Appeal from the District Court of the Fourth Judicial District, State of Idaho, Ada County. Hon. Cheri C. Copsey, District Judge.
The opinion of the court was delivered by: Lansing, Judge
2012 Unpublished Opinion No. 753
THIS IS AN UNPUBLISHED OPINION AND SHALL NOT BE CITED AS AUTHORITY
Order denying motion to suppress evidence, affirmed.
Sara B. Thomas, State Appellate Public Defender; Erik R. Lehtinen,
Jeffrey Eugene Thies appeals from his criminal convictions of trafficking in methamphetamine, two counts of injury to a child, possession of a controlled substance, possession of drug paraphernalia, and concealment of evidence. Thies asserts that the district court erred in denying his motion to suppress evidence. We affirm.
On the evening of August 11, 2010, a driver made a 911 call to report that he had observed people fighting and yelling in another car while the car was at an intersection, that someone had thrown objects out of the car's window, striking his car, and that a teenaged passenger had jumped out, and then reentered the car. The reporting caller followed the car to a high school parking lot, and at least three law enforcement officers arrived at the school within a few minutes. When the first officer arrived, the two adult occupants from the car, Jeffrey Thies and Patricia Price, were standing in the parking lot, and the two teenaged passengers had already entered the school to attend a class.
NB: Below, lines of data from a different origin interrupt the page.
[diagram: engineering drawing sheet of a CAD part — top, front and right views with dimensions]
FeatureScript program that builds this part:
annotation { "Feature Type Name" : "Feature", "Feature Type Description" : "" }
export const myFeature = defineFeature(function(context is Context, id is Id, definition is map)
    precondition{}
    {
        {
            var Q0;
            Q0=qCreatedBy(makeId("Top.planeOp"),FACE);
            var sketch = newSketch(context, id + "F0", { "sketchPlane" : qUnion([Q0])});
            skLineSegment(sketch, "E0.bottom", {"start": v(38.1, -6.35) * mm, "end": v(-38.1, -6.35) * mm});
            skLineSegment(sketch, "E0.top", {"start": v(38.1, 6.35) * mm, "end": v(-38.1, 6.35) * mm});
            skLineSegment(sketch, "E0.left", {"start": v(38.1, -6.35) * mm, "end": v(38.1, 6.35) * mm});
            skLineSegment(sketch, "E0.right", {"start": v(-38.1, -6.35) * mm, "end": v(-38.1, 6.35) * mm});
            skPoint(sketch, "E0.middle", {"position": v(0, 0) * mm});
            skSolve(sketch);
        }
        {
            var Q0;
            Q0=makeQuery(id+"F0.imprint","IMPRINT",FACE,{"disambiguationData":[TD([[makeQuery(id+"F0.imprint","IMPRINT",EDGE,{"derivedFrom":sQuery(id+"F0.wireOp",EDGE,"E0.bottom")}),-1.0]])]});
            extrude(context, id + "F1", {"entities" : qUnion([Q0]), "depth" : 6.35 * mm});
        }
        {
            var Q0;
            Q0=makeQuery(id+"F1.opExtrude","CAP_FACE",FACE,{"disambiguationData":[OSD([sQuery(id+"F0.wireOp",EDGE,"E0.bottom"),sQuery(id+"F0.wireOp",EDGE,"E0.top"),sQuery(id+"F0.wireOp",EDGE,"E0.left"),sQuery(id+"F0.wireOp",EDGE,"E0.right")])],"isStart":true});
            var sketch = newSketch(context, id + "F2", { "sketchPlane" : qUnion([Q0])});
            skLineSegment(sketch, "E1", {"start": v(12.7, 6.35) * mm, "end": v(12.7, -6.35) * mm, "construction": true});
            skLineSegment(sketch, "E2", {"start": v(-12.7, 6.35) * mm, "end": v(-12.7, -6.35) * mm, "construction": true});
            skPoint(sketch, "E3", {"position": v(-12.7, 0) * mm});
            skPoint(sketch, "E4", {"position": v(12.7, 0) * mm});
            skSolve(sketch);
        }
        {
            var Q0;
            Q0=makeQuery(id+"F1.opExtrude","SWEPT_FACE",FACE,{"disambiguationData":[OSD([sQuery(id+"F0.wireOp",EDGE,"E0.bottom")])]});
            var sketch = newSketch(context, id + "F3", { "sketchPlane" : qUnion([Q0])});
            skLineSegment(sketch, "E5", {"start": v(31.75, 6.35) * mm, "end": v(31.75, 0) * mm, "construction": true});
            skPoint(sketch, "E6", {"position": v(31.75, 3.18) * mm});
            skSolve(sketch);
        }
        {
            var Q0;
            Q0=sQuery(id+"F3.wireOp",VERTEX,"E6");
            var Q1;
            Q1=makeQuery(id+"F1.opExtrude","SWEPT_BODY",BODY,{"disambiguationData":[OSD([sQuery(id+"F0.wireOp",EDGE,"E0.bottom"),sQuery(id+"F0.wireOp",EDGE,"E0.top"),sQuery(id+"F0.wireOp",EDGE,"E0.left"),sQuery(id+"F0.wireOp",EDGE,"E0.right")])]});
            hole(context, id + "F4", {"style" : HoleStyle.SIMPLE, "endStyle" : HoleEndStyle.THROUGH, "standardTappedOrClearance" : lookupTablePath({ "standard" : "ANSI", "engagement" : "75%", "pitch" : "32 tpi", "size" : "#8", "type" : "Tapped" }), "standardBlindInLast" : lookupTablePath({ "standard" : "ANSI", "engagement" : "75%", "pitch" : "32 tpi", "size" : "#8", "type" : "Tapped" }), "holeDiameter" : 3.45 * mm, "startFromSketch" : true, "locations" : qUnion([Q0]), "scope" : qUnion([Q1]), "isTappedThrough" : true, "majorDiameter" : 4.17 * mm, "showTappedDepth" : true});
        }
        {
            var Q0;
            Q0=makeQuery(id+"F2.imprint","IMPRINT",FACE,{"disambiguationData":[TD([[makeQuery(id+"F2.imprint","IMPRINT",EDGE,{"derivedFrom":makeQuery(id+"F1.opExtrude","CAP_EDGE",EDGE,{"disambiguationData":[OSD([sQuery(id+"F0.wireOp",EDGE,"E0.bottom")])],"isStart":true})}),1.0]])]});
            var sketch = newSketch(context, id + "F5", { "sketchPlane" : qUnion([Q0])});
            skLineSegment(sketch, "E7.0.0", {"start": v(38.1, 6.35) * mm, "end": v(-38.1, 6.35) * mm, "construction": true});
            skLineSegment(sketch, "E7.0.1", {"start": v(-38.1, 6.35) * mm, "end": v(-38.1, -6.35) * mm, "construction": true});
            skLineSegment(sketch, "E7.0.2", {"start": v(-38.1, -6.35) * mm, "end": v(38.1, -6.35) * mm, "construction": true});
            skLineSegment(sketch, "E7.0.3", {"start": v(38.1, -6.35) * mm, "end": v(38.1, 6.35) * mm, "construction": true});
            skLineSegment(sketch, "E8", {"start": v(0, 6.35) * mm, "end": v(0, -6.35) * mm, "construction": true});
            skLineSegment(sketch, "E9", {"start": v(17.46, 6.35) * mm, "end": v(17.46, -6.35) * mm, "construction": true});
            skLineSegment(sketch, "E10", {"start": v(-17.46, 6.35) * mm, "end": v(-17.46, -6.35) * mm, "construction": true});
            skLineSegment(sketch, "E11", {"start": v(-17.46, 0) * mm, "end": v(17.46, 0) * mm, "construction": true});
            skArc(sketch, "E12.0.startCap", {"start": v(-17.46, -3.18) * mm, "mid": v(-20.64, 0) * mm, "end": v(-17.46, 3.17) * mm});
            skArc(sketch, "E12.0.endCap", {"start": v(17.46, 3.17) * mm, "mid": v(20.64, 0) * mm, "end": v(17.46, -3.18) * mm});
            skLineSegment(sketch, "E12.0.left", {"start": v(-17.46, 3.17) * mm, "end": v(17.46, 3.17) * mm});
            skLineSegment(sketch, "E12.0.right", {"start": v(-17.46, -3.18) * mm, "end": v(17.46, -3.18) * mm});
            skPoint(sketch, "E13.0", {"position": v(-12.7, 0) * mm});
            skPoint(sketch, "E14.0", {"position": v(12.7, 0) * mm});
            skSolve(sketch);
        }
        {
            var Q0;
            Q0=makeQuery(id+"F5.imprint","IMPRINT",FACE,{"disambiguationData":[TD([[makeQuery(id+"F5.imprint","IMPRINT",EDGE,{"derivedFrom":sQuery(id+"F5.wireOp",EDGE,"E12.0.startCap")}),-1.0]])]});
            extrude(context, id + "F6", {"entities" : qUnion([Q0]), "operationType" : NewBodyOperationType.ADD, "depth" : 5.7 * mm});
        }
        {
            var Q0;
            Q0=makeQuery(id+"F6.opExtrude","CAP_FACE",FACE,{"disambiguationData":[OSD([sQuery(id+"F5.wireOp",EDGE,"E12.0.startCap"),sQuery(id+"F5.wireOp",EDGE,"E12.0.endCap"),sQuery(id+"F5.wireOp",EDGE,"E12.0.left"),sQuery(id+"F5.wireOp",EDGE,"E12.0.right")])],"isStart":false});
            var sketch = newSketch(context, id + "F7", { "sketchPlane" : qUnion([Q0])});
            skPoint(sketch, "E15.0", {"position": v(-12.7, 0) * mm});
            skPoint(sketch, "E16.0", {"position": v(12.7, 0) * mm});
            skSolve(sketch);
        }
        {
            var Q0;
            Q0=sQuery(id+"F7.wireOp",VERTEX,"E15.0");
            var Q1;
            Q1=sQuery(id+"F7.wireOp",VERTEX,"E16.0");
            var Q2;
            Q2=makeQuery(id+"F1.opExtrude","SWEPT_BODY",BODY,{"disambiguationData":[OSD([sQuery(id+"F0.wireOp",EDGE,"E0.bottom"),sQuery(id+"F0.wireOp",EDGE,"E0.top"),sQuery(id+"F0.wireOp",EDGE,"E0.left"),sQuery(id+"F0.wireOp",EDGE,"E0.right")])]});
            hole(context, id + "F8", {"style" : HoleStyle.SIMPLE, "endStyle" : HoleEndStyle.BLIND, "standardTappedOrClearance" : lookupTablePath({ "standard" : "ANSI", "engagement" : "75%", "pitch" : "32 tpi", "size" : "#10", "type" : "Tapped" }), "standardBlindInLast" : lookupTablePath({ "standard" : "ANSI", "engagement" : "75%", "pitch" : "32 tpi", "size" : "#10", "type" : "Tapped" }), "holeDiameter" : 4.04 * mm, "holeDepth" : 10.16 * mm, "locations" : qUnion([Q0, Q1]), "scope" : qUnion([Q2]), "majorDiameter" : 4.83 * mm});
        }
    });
The officers placed Thies and Price in handcuffs and began to question them separately. Price explained that she and Thies had been arguing, that she threw candy and a lighter out of the window during the argument, and that her son got out of the car to retrieve the lighter. Both Thies and Price told the officers that their argument did not involve physical violence. Officer Vogt ran a background check on Thies, discovered that his driving privileges had been suspended, and began to question him about driving on a suspended license. While doing so, Officer Vogt noticed that Thies appeared to become nervous when another officer began looking into the windows of Thies's car. Officer Vogt asked for Thies's consent to search the car, which was denied. Officer Vogt called for a narcotics detection unit, at which point Thies was placed in the backseat of Officer Vogt's patrol car. Officer Lindley subsequently arrived with a dog trained to detect the presence of narcotics. The dog alerted on the passenger door of Thies's car. Officers then searched the car and discovered marijuana, methamphetamine, and drug paraphernalia.
Thies was charged with numerous offenses including possession of marijuana, Idaho Code § 37-2732(c), possession of drug paraphernalia, I.C. § 37-2734A, and trafficking in methamphetamine, I.C. § 37-2732B(a)(4). Thies filed a motion to suppress the evidence found in his car on the ground that the officers unlawfully extended the duration of Thies's detention to allow time for a drug detection dog to arrive. The district court denied the suppression motion, and the case proceeded to a jury trial. Thies was ultimately convicted of multiple criminal offenses. He appeals, asserting that the district court erroneously denied his suppression motion.